Verification Workflow
After setup, verify everything works:
# 1. Health check
curl -s http://localhost:8000/health
# → {"status":"ok"}
# 2. Create a session and message
curl -s -X POST http://localhost:8000/v3/workspaces/hermes/sessions \
-H "Content-Type: application/json" \
-d '{"id":"test","peer_id":"cosmo"}'
curl -s -X POST http://localhost:8000/v3/workspaces/hermes/sessions/test/messages \
-H "Content-Type: application/json" \
-d '{"messages":[{"content":"I build agent systems.","peer_id":"cosmo"}]}'
# 3. Wait 20-30 seconds, check deriver logs
docker compose logs deriver --tail 20 | grep "Observation Count"
# → Observation Count: 4 count ✅
# 4. Test dialectic reasoning
curl -s -X POST http://localhost:8000/v3/workspaces/hermes/peers/cosmo/chat \
-H "Content-Type: application/json" \
-d '{"query":"What do you know about this user?","agentic":true}'Troubleshooting Checklist
- No observations? Check FLUSH_ENABLED. This is the #1 cause.
- 401 AuthenticationError? Check PROVIDER is not "vllm" — only "openai", "anthropic", "gemini" are valid.

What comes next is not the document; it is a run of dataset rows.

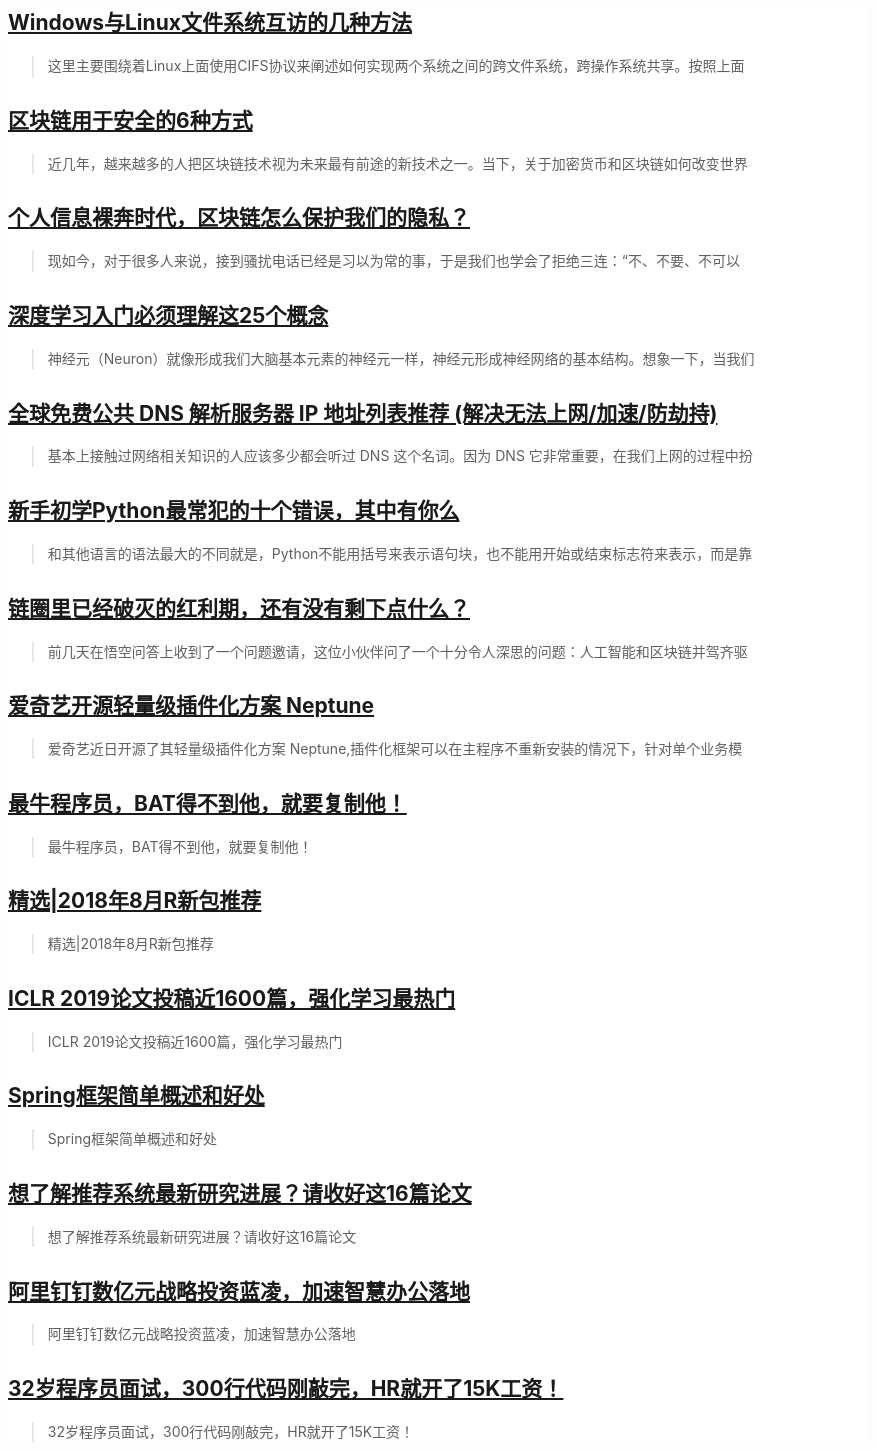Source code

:  ## [Windows与Linux文件系统互访的几种方法](http://os.51cto.com/art/201809/584351.htm)
 > 这里主要围绕着Linux上面使用CIFS协议来阐述如何实现两个系统之间的跨文件系统，跨操作系统共享。按照上面
 ## [区块链用于安全的6种方式](http://blockchain.51cto.com/art/201809/584350.htm)
 > 近几年，越来越多的人把区块链技术视为未来最有前途的新技术之一。当下，关于加密货币和区块链如何改变世界
 ## [个人信息裸奔时代，区块链怎么保护我们的隐私？](http://blockchain.51cto.com/art/201809/584347.htm)
 > 现如今，对于很多人来说，接到骚扰电话已经是习以为常的事，于是我们也学会了拒绝三连：“不、不要、不可以
 ## [深度学习入门必须理解这25个概念](http://ai.51cto.com/art/201809/584346.htm)
 > 神经元（Neuron）就像形成我们大脑基本元素的神经元一样，神经元形成神经网络的基本结构。想象一下，当我们
 ## [全球免费公共 DNS 解析服务器 IP 地址列表推荐 (解决无法上网/加速/防劫持)](http://server.51cto.com/sOS-584348.htm)
 > 基本上接触过网络相关知识的人应该多少都会听过 DNS 这个名词。因为 DNS 它非常重要，在我们上网的过程中扮
 ## [新手初学Python最常犯的十个错误，其中有你么](http://developer.51cto.com/art/201809/584341.htm)
 > 和其他语言的语法最大的不同就是，Python不能用括号来表示语句块，也不能用开始或结束标志符来表示，而是靠
 ## [链圈里已经破灭的红利期，还有没有剩下点什么？](http://blockchain.51cto.com/art/201809/584342.htm)
 > 前几天在悟空问答上收到了一个问题邀请，这位小伙伴问了一个十分令人深思的问题：人工智能和区块链并驾齐驱
 ## [爱奇艺开源轻量级插件化方案 Neptune](http://news.51cto.com/art/201809/584339.htm)
 > 爱奇艺近日开源了其轻量级插件化方案 Neptune,插件化框架可以在主程序不重新安装的情况下，针对单个业务模
 ## [最牛程序员，BAT得不到他，就要复制他！](https://blog.csdn.net/CSDNedu/article/details/82883619)
 > 最牛程序员，BAT得不到他，就要复制他！
 ## [精选|2018年8月R新包推荐](https://blog.csdn.net/kMD8d5R/article/details/82881568)
 > 精选|2018年8月R新包推荐
 ## [ICLR 2019论文投稿近1600篇，强化学习最热门](https://blog.csdn.net/dQCFKyQDXYm3F8rB0/article/details/82887113)
 > ICLR 2019论文投稿近1600篇，强化学习最热门
 ## [Spring框架简单概述和好处](https://blog.csdn.net/weixin_43299169/article/details/82878091)
 > Spring框架简单概述和好处
 ## [想了解推荐系统最新研究进展？请收好这16篇论文](https://blog.csdn.net/c9Yv2cf9I06K2A9E/article/details/82881839)
 > 想了解推荐系统最新研究进展？请收好这16篇论文
 ## [阿里钉钉数亿元战略投资蓝凌，加速智慧办公落地](https://blog.csdn.net/jR2qkuHiR0G/article/details/82881278)
 > 阿里钉钉数亿元战略投资蓝凌，加速智慧办公落地
 ## [32岁程序员面试，300行代码刚敲完，HR就开了15K工资！](https://blog.csdn.net/qq_40433465/article/details/82869430)
 > 32岁程序员面试，300行代码刚敲完，HR就开了15K工资！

- Embedding dimension mismatch? Switch from pgvector to LanceDB.
- Config changes not applying? Verify volume mounts in docker-compose.yml for both api and deriver.
- LanceDB permission errors? Use a named Docker volume instead of bind mount.
Key Takeaways
- FLUSH_ENABLED=true is mandatory for personal use. The default false is for high-volume production only.
- LanceDB > pgvector for flexible dimensions. No hardcoded 1536-dim constraint.
- Config must be volume-mounted in both containers. The deriver will not see host changes otherwise.
- DeepSeek v4-flash is excellent for deriver work. Slower than Gemini but far more thorough.
- Verify end-to-end before declaring victory. Health check → message → observation → dialectic response.
Honcho with self-hosting is powerful once configured correctly. The documentation exists but scatters critical details across GitHub issues and source code. I hope this guide saves you the two days I spent debugging.